**Extracted entries**
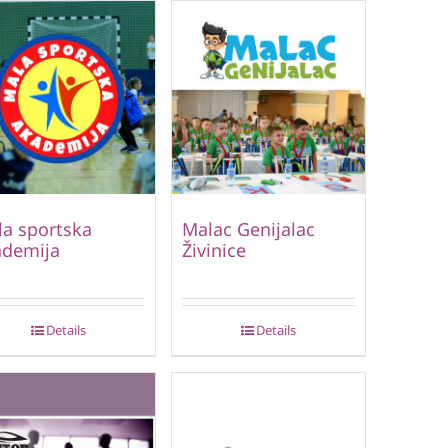
a sportska
Malac Genijalac
ademija
Živinice
Details
Details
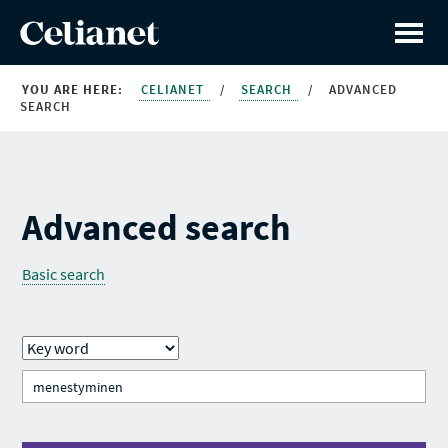
YOU ARE HERE:
CELIANET
/
SEARCH
/
ADVANCED
SEARCH
Advanced search
Basic search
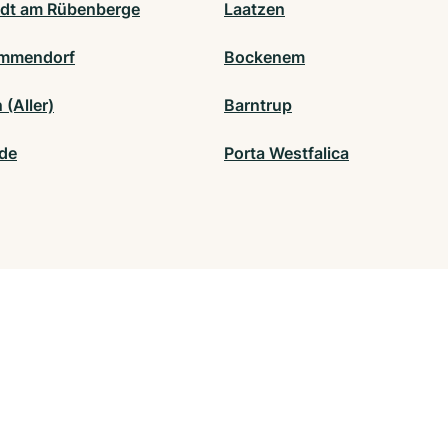
dt am Rübenberge
Laatzen
emmendorf
Bockenem
(Aller)
Barntrup
de
Porta Westfalica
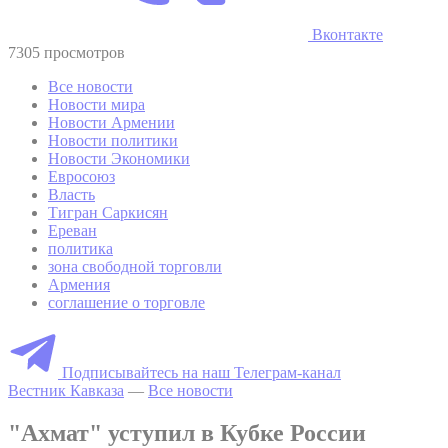
Вконтакте
7305 просмотров
Все новости
Новости мира
Новости Армении
Новости политики
Новости Экономики
Евросоюз
Власть
Тигран Саркисян
Ереван
политика
зона свободной торговли
Армения
соглашение о торговле
Подписывайтесь на наш Телеграм-канал
Вестник Кавказа
—
Все новости
"Ахмат" уступил в Кубке России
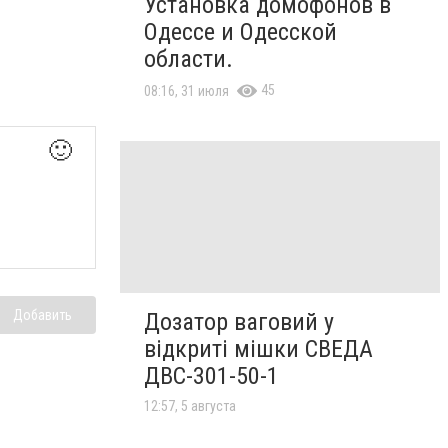
Установка домофонов в
Одессе и Одесской
области.
45
08:16, 31 июля
🙂
Добавить
Дозатор ваговий у
відкриті мішки СВЕДА
ДВС-301-50-1
12:57, 5 августа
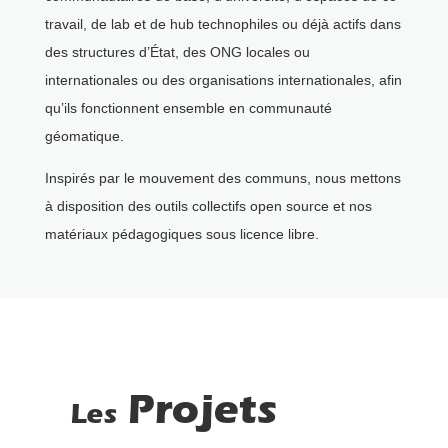
travail, de lab et de hub technophiles ou déjà actifs dans
des structures d’État, des ONG locales ou
internationales ou des organisations internationales, afin
qu’ils fonctionnent ensemble en communauté
géomatique.
Inspirés par le mouvement des communs, nous mettons
à disposition des outils collectifs open source et nos
matériaux pédagogiques sous licence libre.
Projets
Les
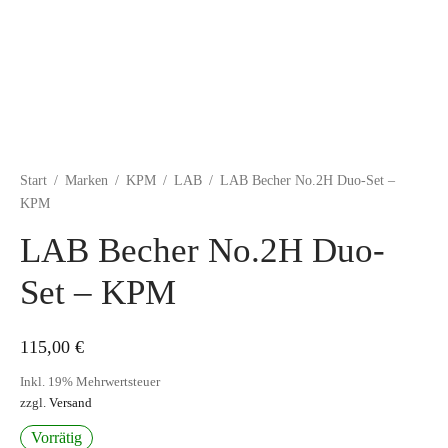
Start
/
Marken
/
KPM
/
LAB
/
LAB Becher No.2H Duo-Set –
KPM
LAB Becher No.2H Duo-
Set – KPM
115,00
€
Inkl. 19% Mehrwertsteuer
zzgl.
Versand
Vorrätig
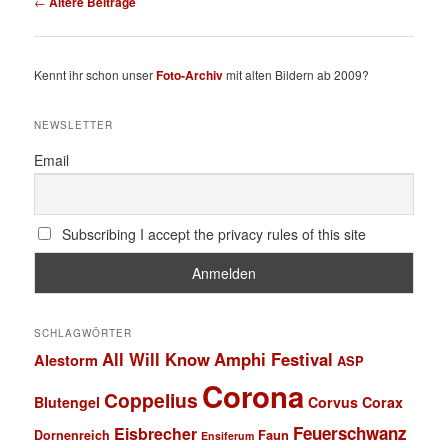
←
Ältere Beiträge
Kennt ihr schon unser
Foto-Archiv
mit alten Bildern ab 2009?
NEWSLETTER
Email
Subscribing I accept the privacy rules of this site
SCHLAGWÖRTER
All Will Know
Amphi Festival
Alestorm
ASP
Corona
Coppelius
Blutengel
Corvus Corax
Feuerschwanz
Eisbrecher
Faun
Dornenreich
Ensiferum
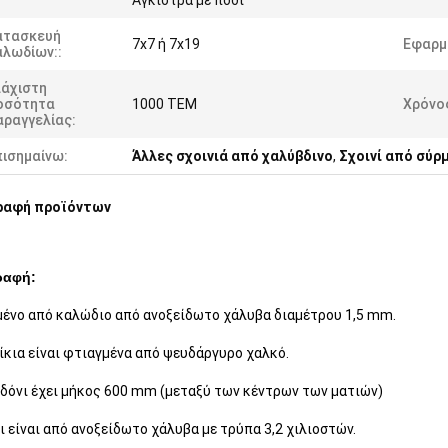
Άγκιστρα με πόδι
ατασκευή
7x7 ή 7x19
Εφαρμ
αλωδίων::
λάχιστη
οσότητα
1000 ΤΕΜ
Χρόνο
αραγγελίας:
πισημαίνω:
Άλλες σχοινιά από χαλύβδινο
,
Σχοινί από σύρ
ραφή προϊόντων
ραφή:
ένο από καλώδιο από ανοξείδωτο χάλυβα διαμέτρου 1,5 mm.
ίκια είναι φτιαγμένα από ψευδάργυρο χαλκό.
δόνι έχει μήκος 600 mm (μεταξύ των κέντρων των ματιών)
ι είναι από ανοξείδωτο χάλυβα με τρύπα 3,2 χιλιοστών.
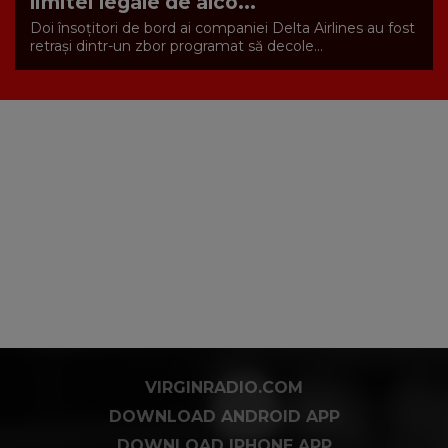
limitei legale de alco...
Doi însoțitori de bord ai companiei Delta Airlines au fost
retrași dintr-un zbor programat să decole...
VIRGINRADIO.COM
DOWNLOAD ANDROID APP
DOWNLOAD IPHONE APP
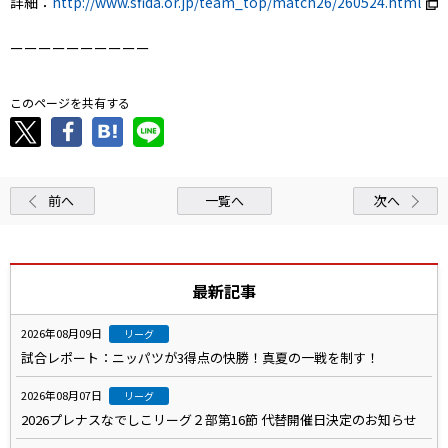
詳細：
http://www.sfida.or.jp/team_top/match26/260524.html
ーーーーーーーーーー
このページを共有する
前へ
一覧へ
次へ
最新記事
2026年08月09日
リーグ
試合レポート：ニッパツが3得点の快勝！真夏の一戦を制す！
2026年08月07日
リーグ
2026プレナスなでしこリーグ２部第16節 代替開催日決定のお知らせ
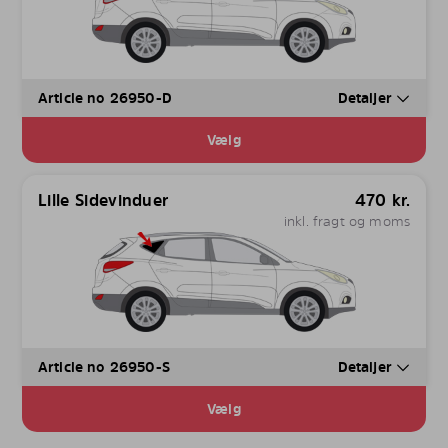
Article no 26950-D
Detaljer
Vælg
Lille Sidevinduer
470
kr.
inkl. fragt og moms
Article no 26950-S
Detaljer
Vælg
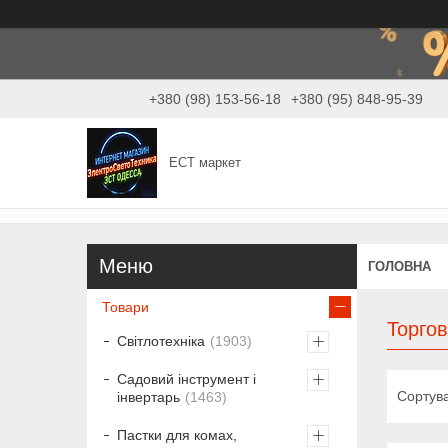
+380 (98) 153-56-18
+380 (95) 848-95-39
ЕСТ маркет
ГОЛОВНА
Товари
Торго
Світлотехніка
1903
Садовий інструмент і
інвертарь
1463
Пастки для комах,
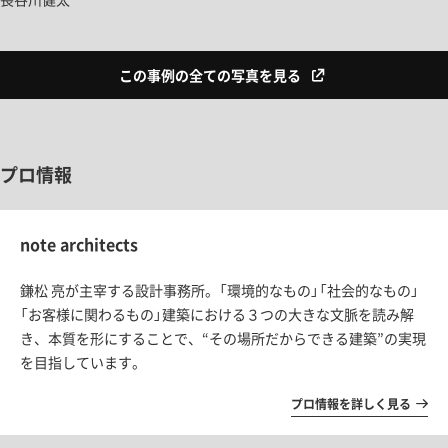
この事例の全ての写真を見る
プロ情報
note architects
鎌松 亮が主宰する設計事務所。「環境的なもの」「社会的なもの」
「お客様に関わるもの」建築における３つの大きな文脈を読み解
き、本質を形にすることで、“その場所だからできる建築”の実現
を目指しています。
プロ情報を詳しく見る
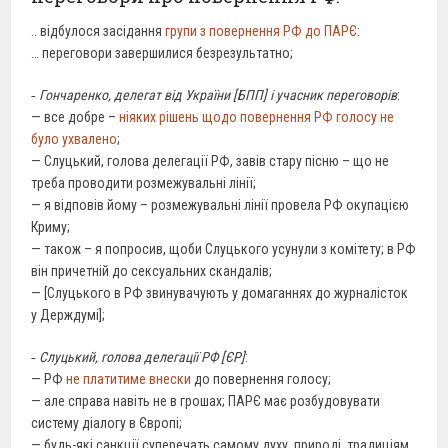
.. відбулося засідання
групи з повернення РФ до ПАРЄ
:
… переговори завершилися безрезультатно;
‐
Гончаренко, делегат від України [БПП] і учасник переговорів
:
— все добре –
ніяких рішень щодо повернення РФ голосу не
було ухвалено
;
— Слуцький, голова делегації РФ, завів стару пісню – що не
треба проводити розмежувальні лінії;
— я відповів йому – розмежувальні лінії провела РФ окупацією
Криму;
— також – я попросив, щоби Слуцького усунули з комітету; в РФ
він причетній до сексуальних скандалів;
— [Слуцького в РФ звинувачують у домаганнях до журналісток
у Держдумі];
‐
Слуцький, голова делегації РФ [ЄР]
:
— РФ
не платитиме внески
до повернення голосу;
— але справа навіть не в грошах; ПАРЄ має розбудовувати
систему діалогу в Європі;
— будь-які санкції суперечать самому духу, природі, традиціям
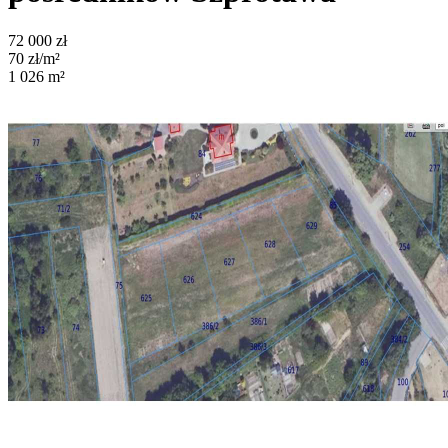
72 000
zł
70
zł/m²
1 026
m²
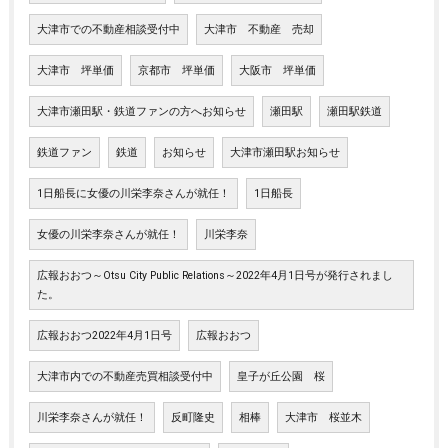
大津市での不動産相談受付中
大津市 不動産 売却
大津市 坪単価
京都市 坪単価
大阪市 坪単価
大津市瀬田駅・鉄道ファンの方へお知らせ
瀬田駅
瀬田駅鉄道
鉄道ファン
鉄道
お知らせ
大津市瀬田駅お知らせ
1日船長に女優の川栄李奈さんが就任！
1日船長
女優の川栄李奈さんが就任！
川栄李奈
広報おおつ～Otsu City Public Relations～2022年4月1日号が発行されまし
た。
広報おおつ2022年4月1日号
広報おおつ
大津市内での不動産売買相談受付中
皇子が丘公園 桜
川栄李奈さんが就任！
反町隆史
相棒
大津市 桜並木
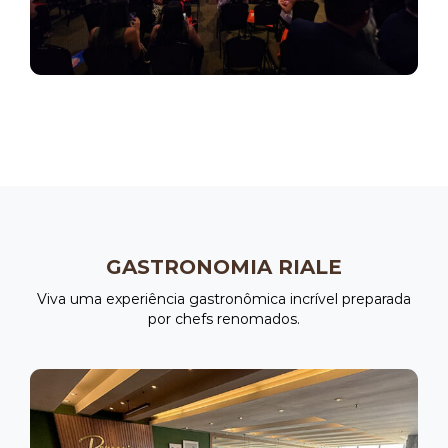
GASTRONOMIA RIALE
Viva uma experiência gastronômica incrível preparada
por chefs renomados.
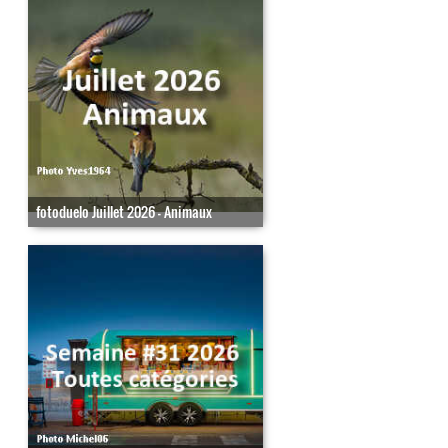
fotoduelo Juillet 2026 - Animaux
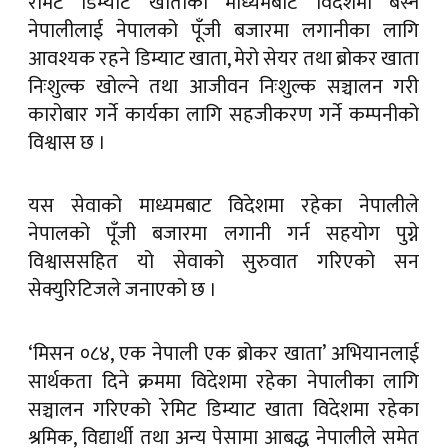
रेमिट डिम्याट खाताको माध्यमबाट विदेशमा बस्ने
नेपालीलाई नेपालको पूँजी बजारमा लगानीका लागि
आवश्यक रहने डिम्याट खाता, मेरो सेयर तथा ब्रोकर खाता
निःशुल्क खोल्ने तथा आजीवन निःशुल्क सञ्चालन गरी
कारोबार गर्ने कार्यका लागि सहजीकरण गर्ने कम्पनीको
विश्वास छ ।
यस सेवाको माध्यमबाट विदेशमा रहेका नेपालीले
नेपालको पूँजी बजारमा लगानी गर्न सहयोग पुग्ने
विश्वाससहित यो सेवाको सुरुवात गरिएको सन
सेक्युरिटिजले जनाएको छ ।
‘मिसन ०८४, एक नेपाली एक ब्रोकर खाता’ अभियानलाई
सार्थकता दिने क्रममा विदेशमा रहेका नेपालीका लागि
सञ्चालन गरिएको रेमिट डिम्याट खाता विदेशमा रहेका
श्रमिक, विद्यार्थी तथा अन्य पेसामा आबद्ध नेपालीले समेत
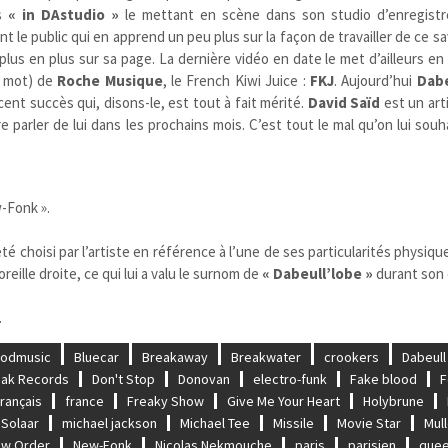
es
« in DAstudio »
le mettant en scène dans son studio d’enregist
 le public qui en apprend un peu plus sur la façon de travailler de ce s
plus en plus sur sa page. La dernière vidéo en date le met d’ailleurs e
e mot) de
Roche Musique
, le French Kiwi Juice :
FKJ
. Aujourd’hui
Dabe
cent succès qui, disons-le, est tout à fait mérité.
David Saïd
est un art
re parler de lui dans les prochains mois. C’est tout le mal qu’on lui sou
-Fonk ».
été choisi par l’artiste en référence à l’une de ses particularités physique
reille droite, ce qui lui a valu le surnom de
« Dabeull’lobe »
durant son
.
oodmusic
Bluecar
Breakaway
Breakwater
crookers
Dabeull
Mak Records
Don't Stop
Donovan
electro-funk
Fake blood
F
rançais
france
Freaky Show
Give Me Your Heart
Holybrune
 Solaar
michael jackson
Michael Tee
Missile
Movie Star
Mul
w Order
New-Fonk
Nicolas Nekmouche
paris
parisien
que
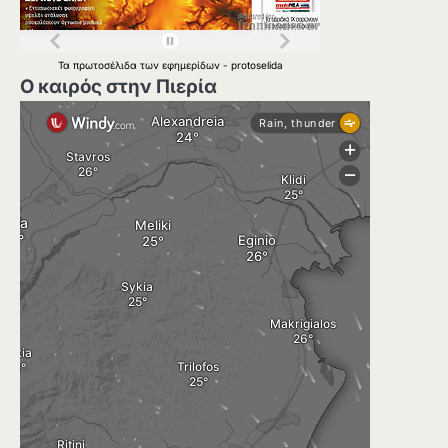
Τα
πρωτοσέλιδα
των
εφημερίδων
-
protoselida
Ο καιρός στην Πιερία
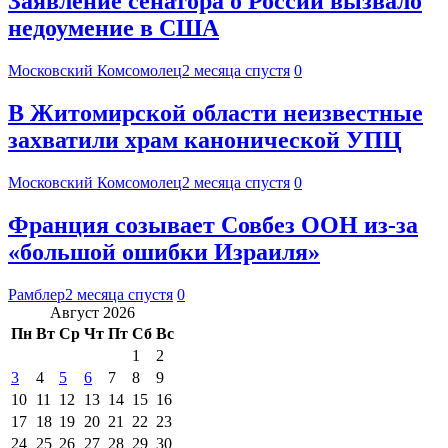
Заявление сенатора о России вызвало
недоумение в США
Московский Комсомолец
2 месяца спустя
0
В Житомирской области неизвестные
захватили храм канонической УПЦ
Московский Комсомолец
2 месяца спустя
0
Франция созывает Совбез ООН из-за
«большой ошибки Израиля»
Рамблер
2 месяца спустя
0
Август 2026
Пн
Вт
Ср
Чт
Пт
Сб
Вс
1
2
3
4
5
6
7
8
9
10
11
12
13
14
15
16
17
18
19
20
21
22
23
24
25
26
27
28
29
30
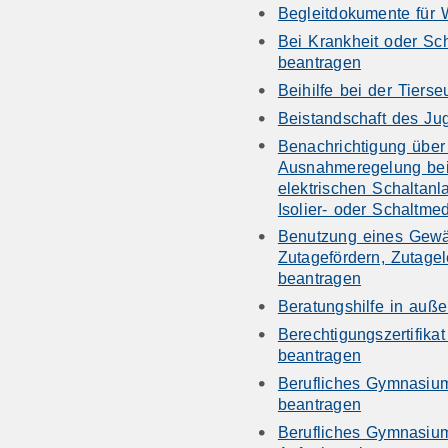
Begleitdokumente für W
Bei Krankheit oder Sc
beantragen
Beihilfe bei der Tier
Beistandschaft des Ju
Benachrichtigung über
Ausnahmeregelung bei
elektrischen Schaltanl
Isolier- oder Schaltmed
Benutzung eines Gewä
Zutagefördern, Zutage
beantragen
Beratungshilfe in auße
Berechtigungszertifika
beantragen
Berufliches Gymnasium
beantragen
Berufliches Gymnasium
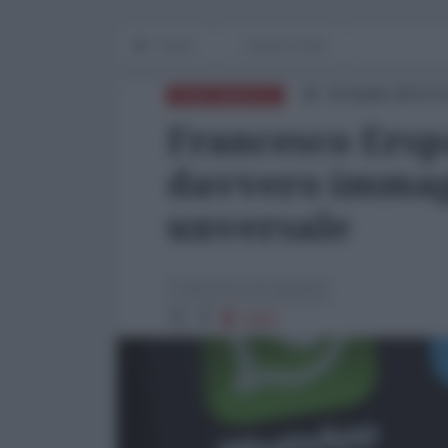
Home
I mezzi e i fini
20 Aprile 2023 1
NORD-AMERICA
Francesco Ersp
davvero immagi
unversale
Francesco Erspamer
2092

**Aim of the exercise**
Restate word for word each line from the top of the listing down to and including the line that holds "Дозатор ваговий у". Drop any pictures.

**Answer for this exercise**
a sportska
Malac Genijalac
ademija
Živinice
Details
Details
YOU ARE HERE:
CELIANET
/
SEARCH
/
ADVANCED
SEARCH
Advanced search
Basic search
dt am Rübenberge
Laatzen
emmendorf
Bockenem
(Aller)
Barntrup
de
Porta Westfalica
Вконтакте
7305 просмотров
Все новости
Новости мира
Новости Армении
Новости политики
Новости Экономики
Евросоюз
Власть
Тигран Саркисян
Ереван
политика
зона свободной торговли
Армения
соглашение о торговле
Подписывайтесь на наш Телеграм-канал
Вестник Кавказа
—
Все новости
"Ахмат" уступил в Кубке России
Установка домофонов в
Одессе и Одесской
области.
45
08:16, 31 июля
🙂
Добавить
Дозатор ваговий у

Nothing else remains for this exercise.